RECORDED DATA ▸
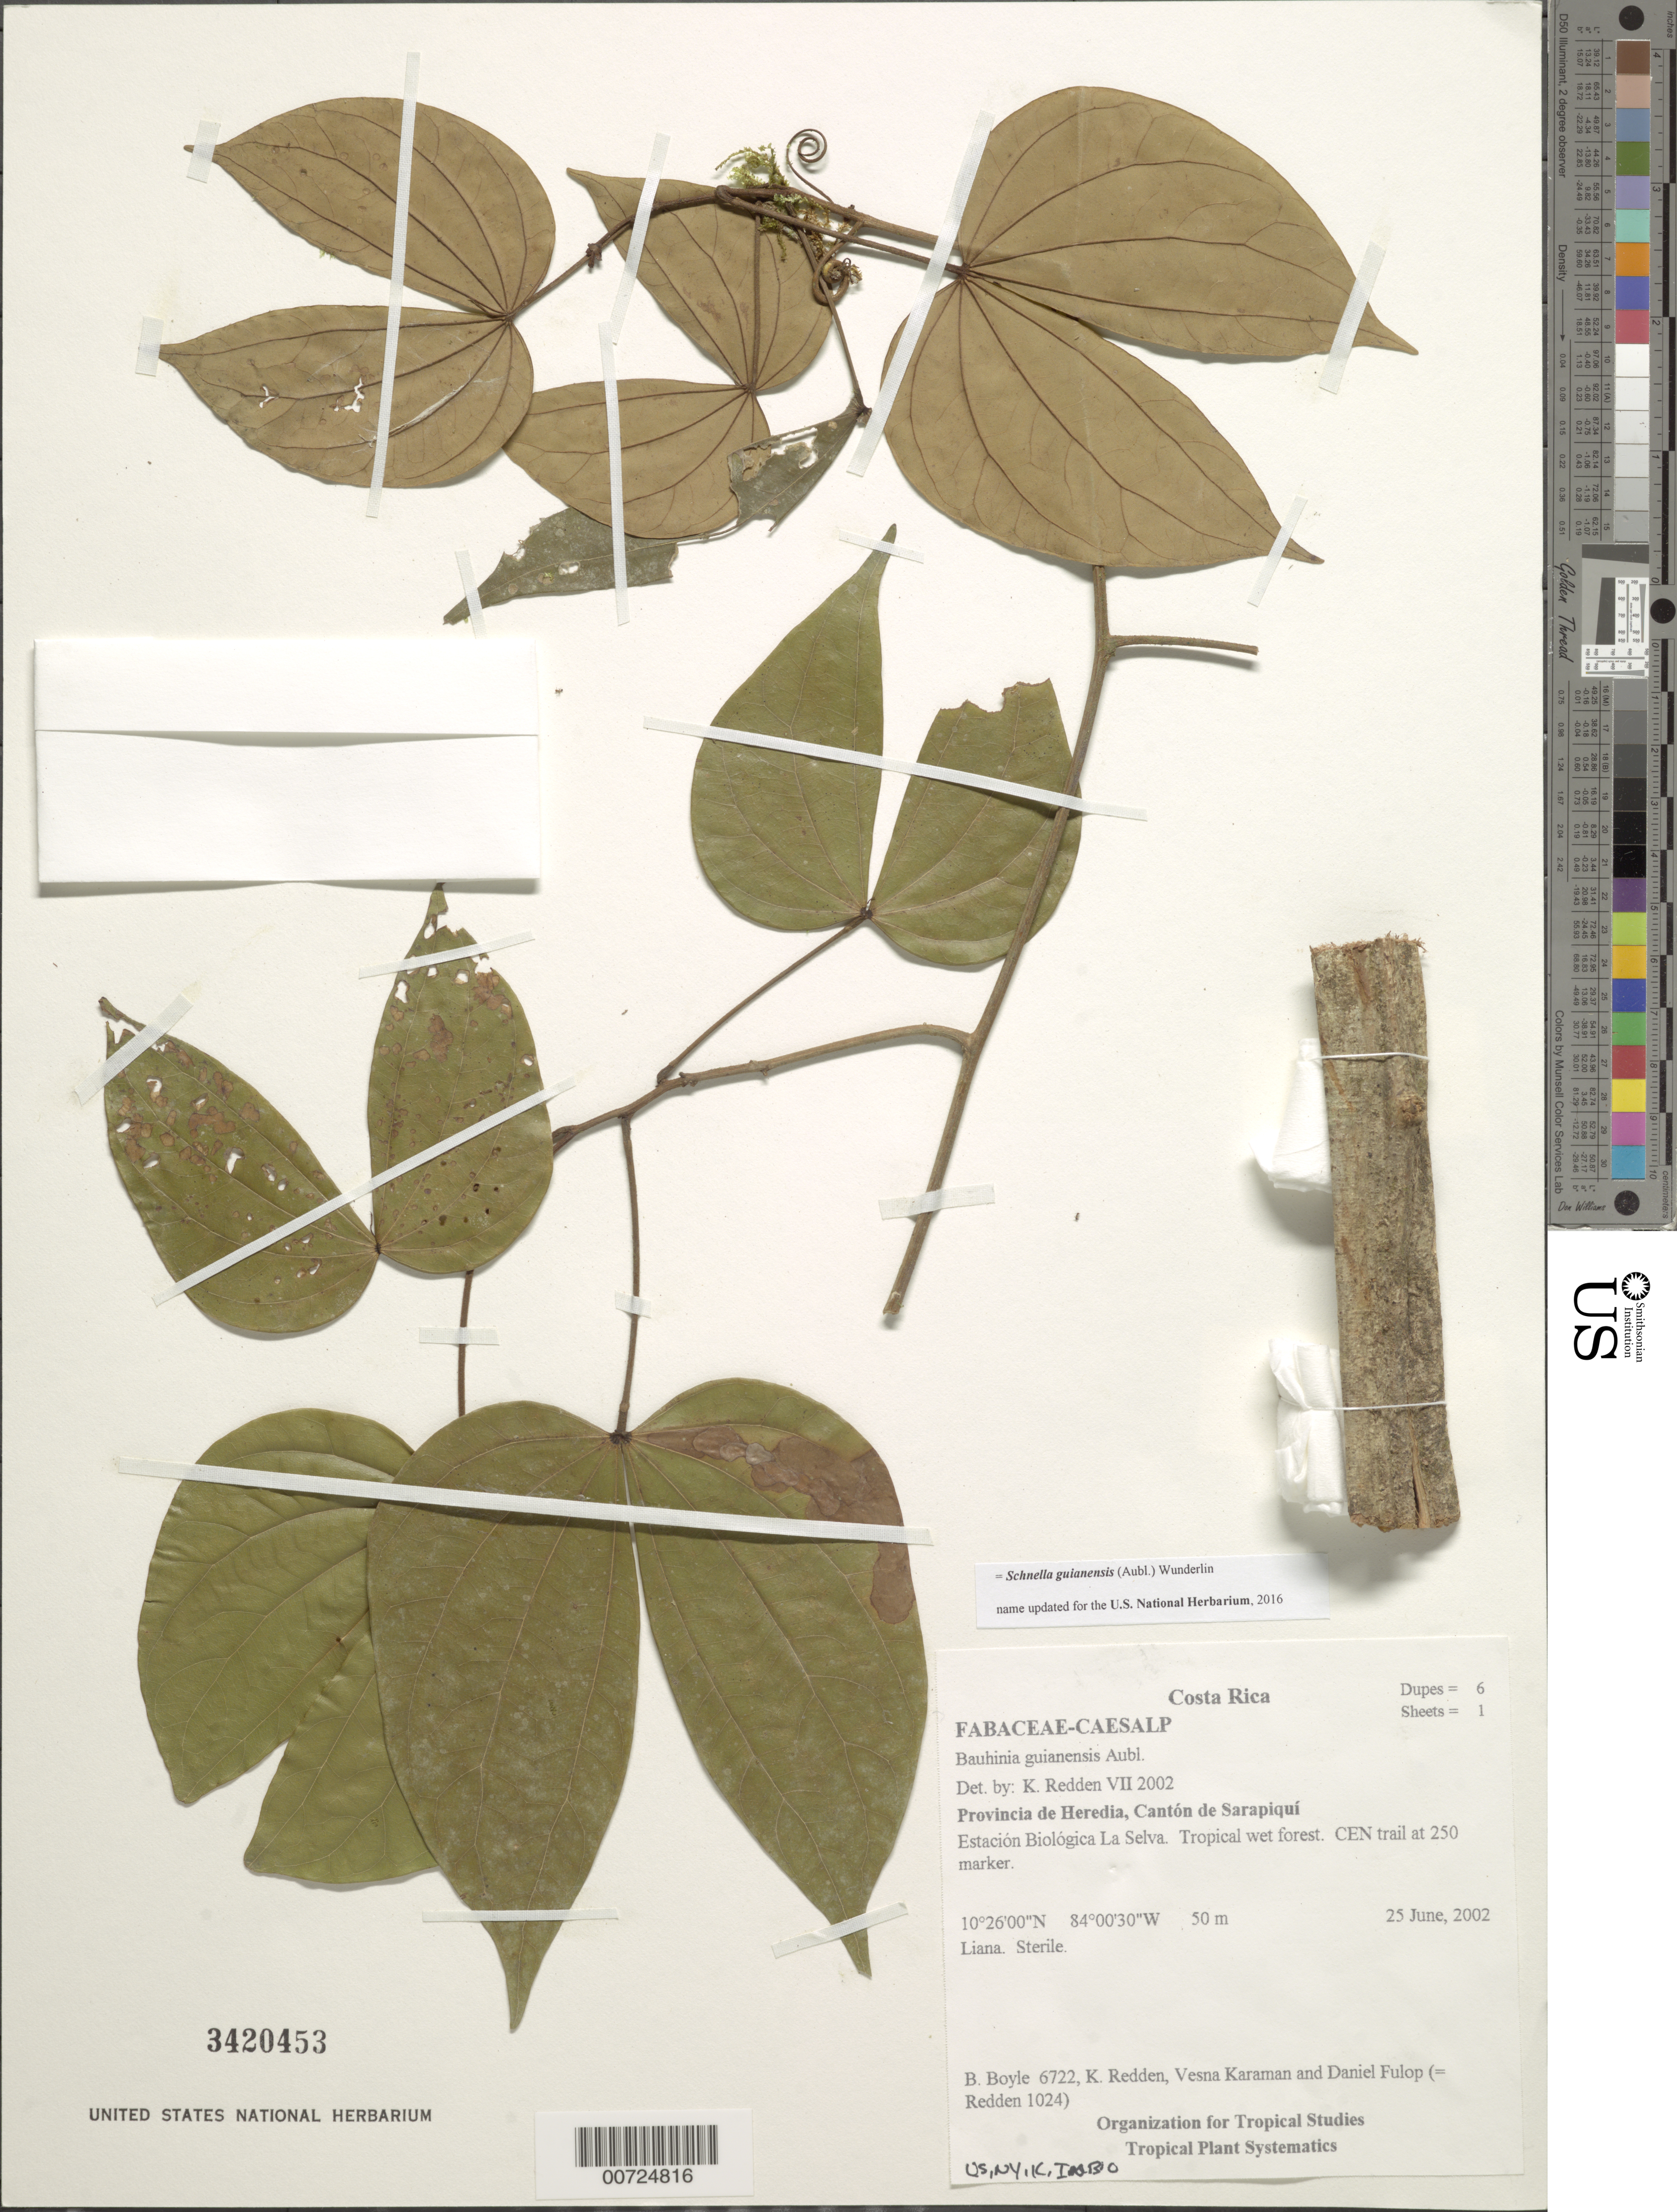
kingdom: Plantae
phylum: Tracheophyta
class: Magnoliopsida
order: Fabales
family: Fabaceae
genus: Schnella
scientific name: Schnella guianensis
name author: (Aubl.) Wunderlin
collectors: B. Boyle, K. M. Redden, V. Karaman & D. Fulop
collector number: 6722/Redden1024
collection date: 2002-06-25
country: Costa Rica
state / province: Heredia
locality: Canton de Sarapiqui. estacion Biological La Selva. Tropical wet forest. CEN trail at 250 marker.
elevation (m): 50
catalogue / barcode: US 3420453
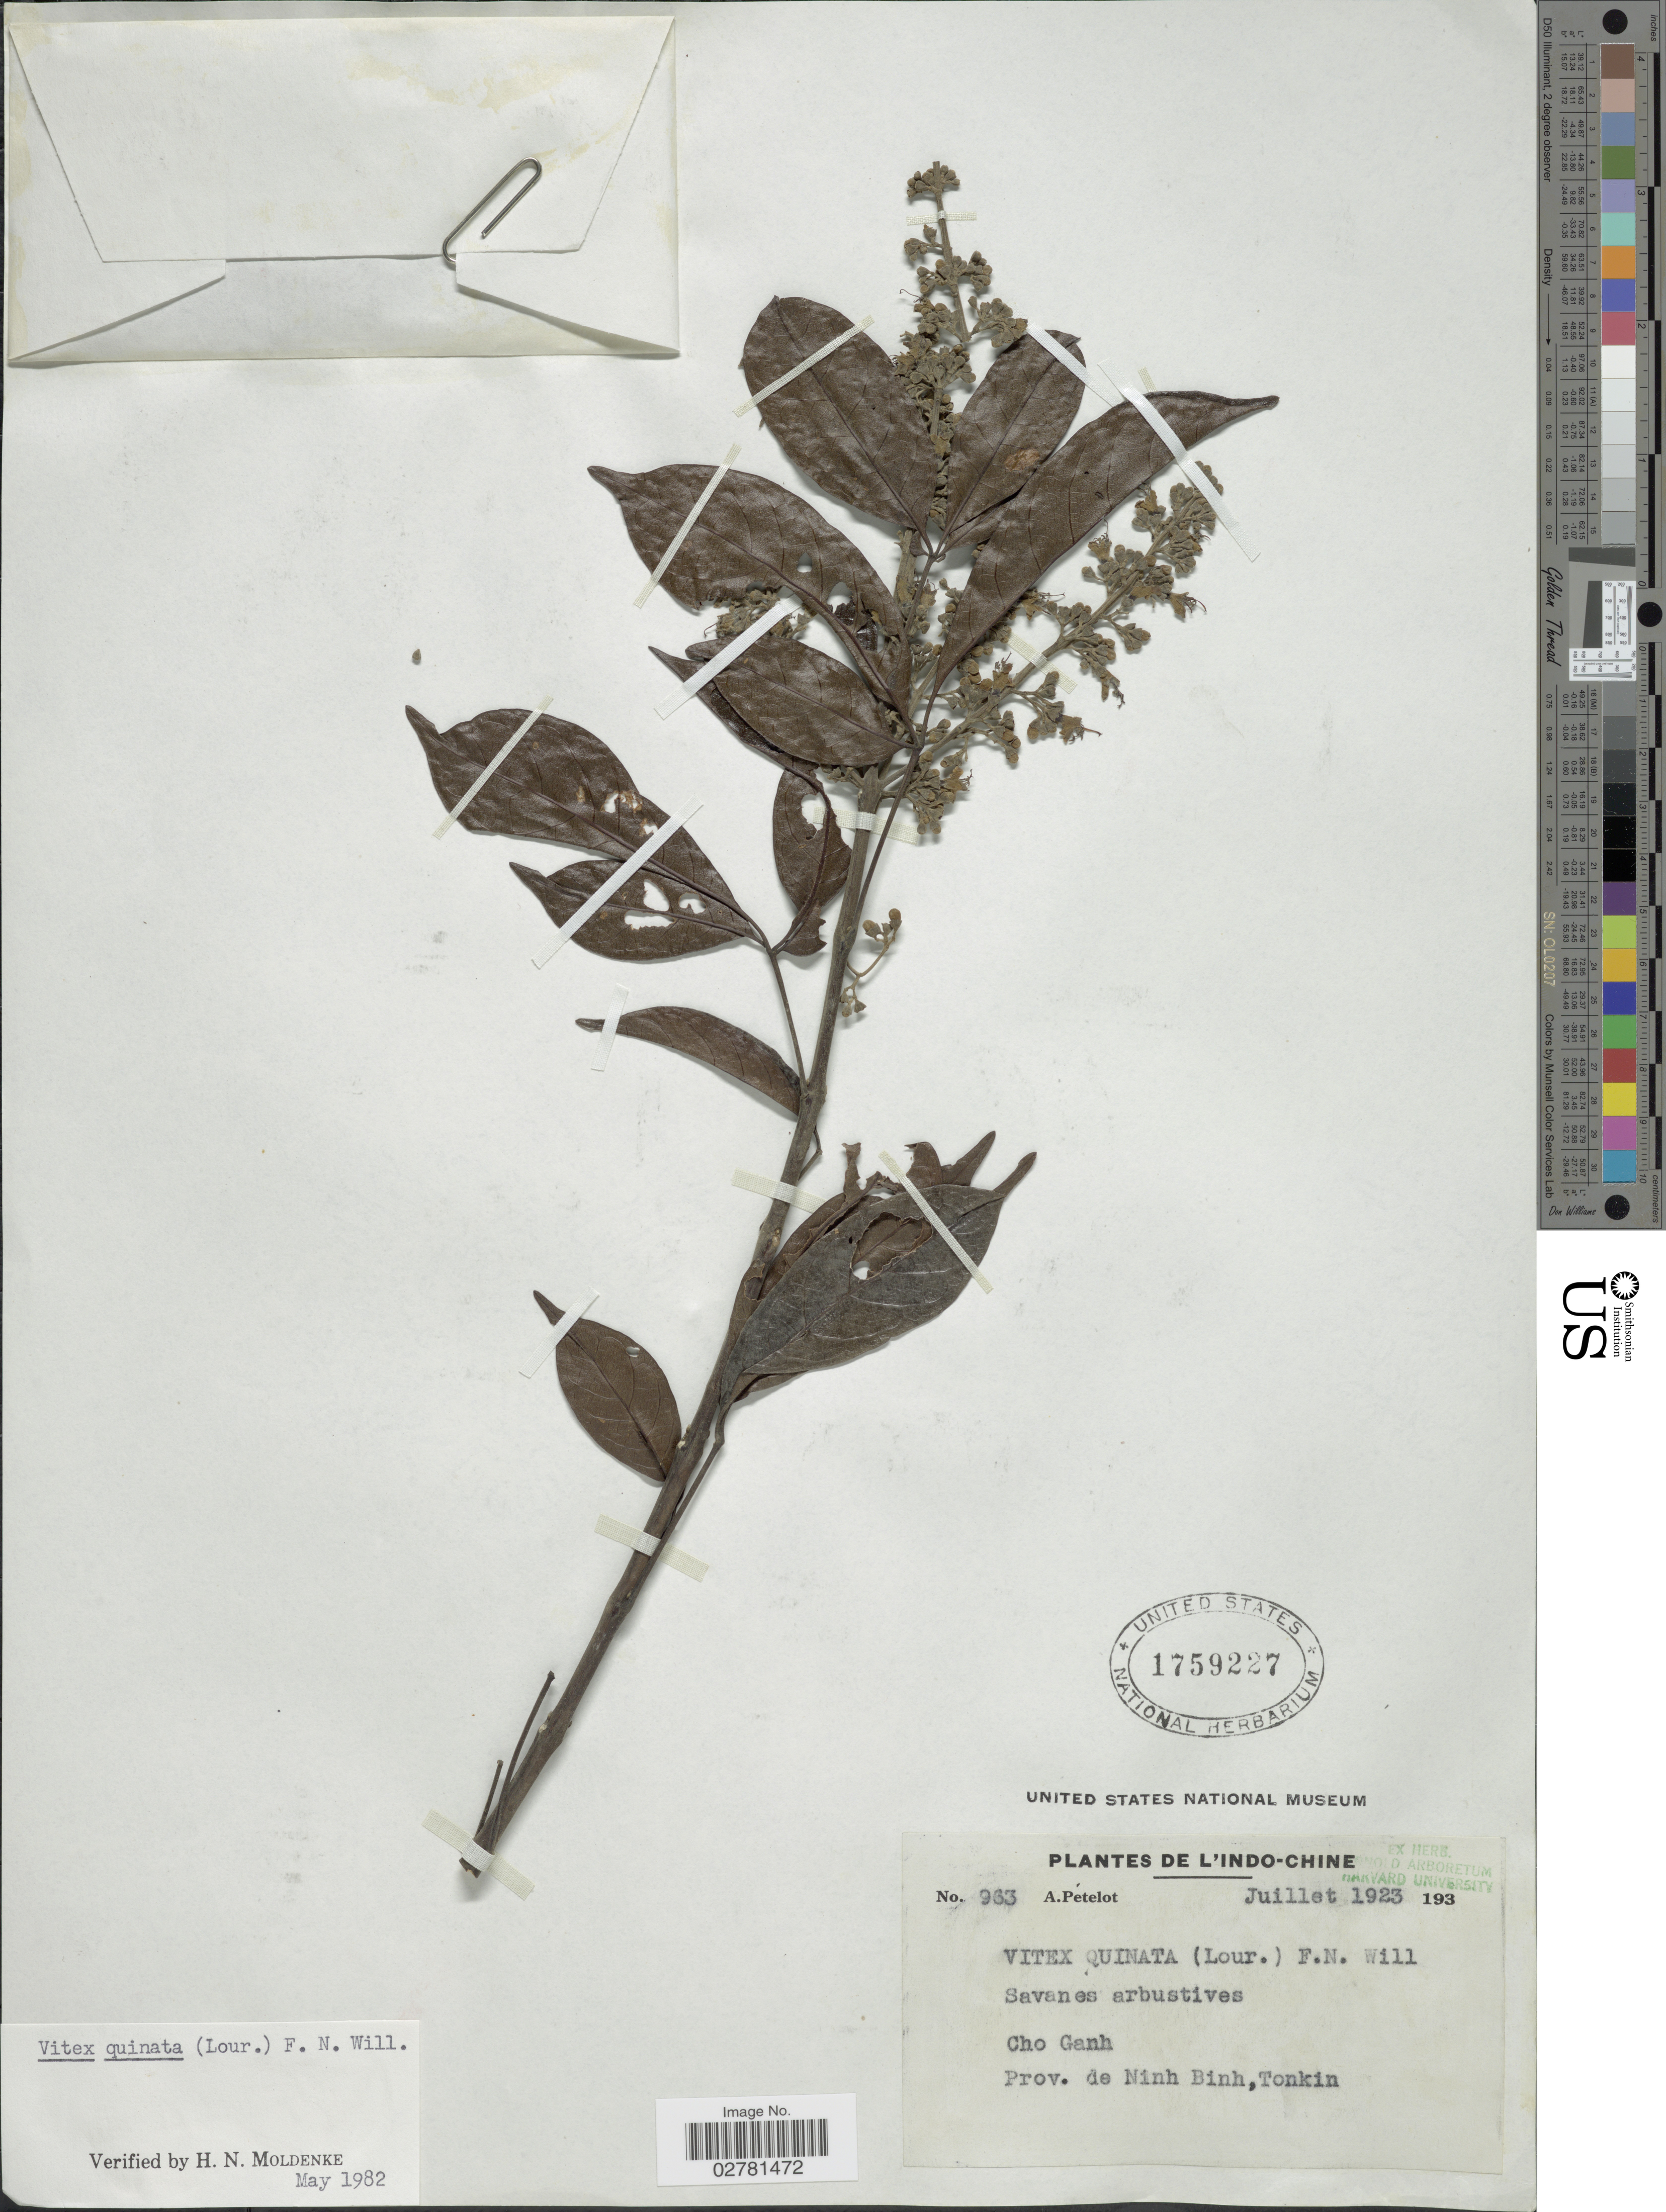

WORK TO DO ▸
Rewrite the lines above with "collection date" replaced by "date collected", changing nothing else. Omit the pictures.

RESPONSE ▸
kingdom: Plantae
phylum: Tracheophyta
class: Magnoliopsida
order: Fabales
family: Fabaceae
genus: Schnella
scientific name: Schnella guianensis
name author: (Aubl.) Wunderlin
collectors: B. Boyle, K. M. Redden, V. Karaman & D. Fulop
collector number: 6722/Redden1024
date collected: 2002-06-25
country: Costa Rica
state / province: Heredia
locality: Canton de Sarapiqui. estacion Biological La Selva. Tropical wet forest. CEN trail at 250 marker.
elevation (m): 50
catalogue / barcode: US 3420453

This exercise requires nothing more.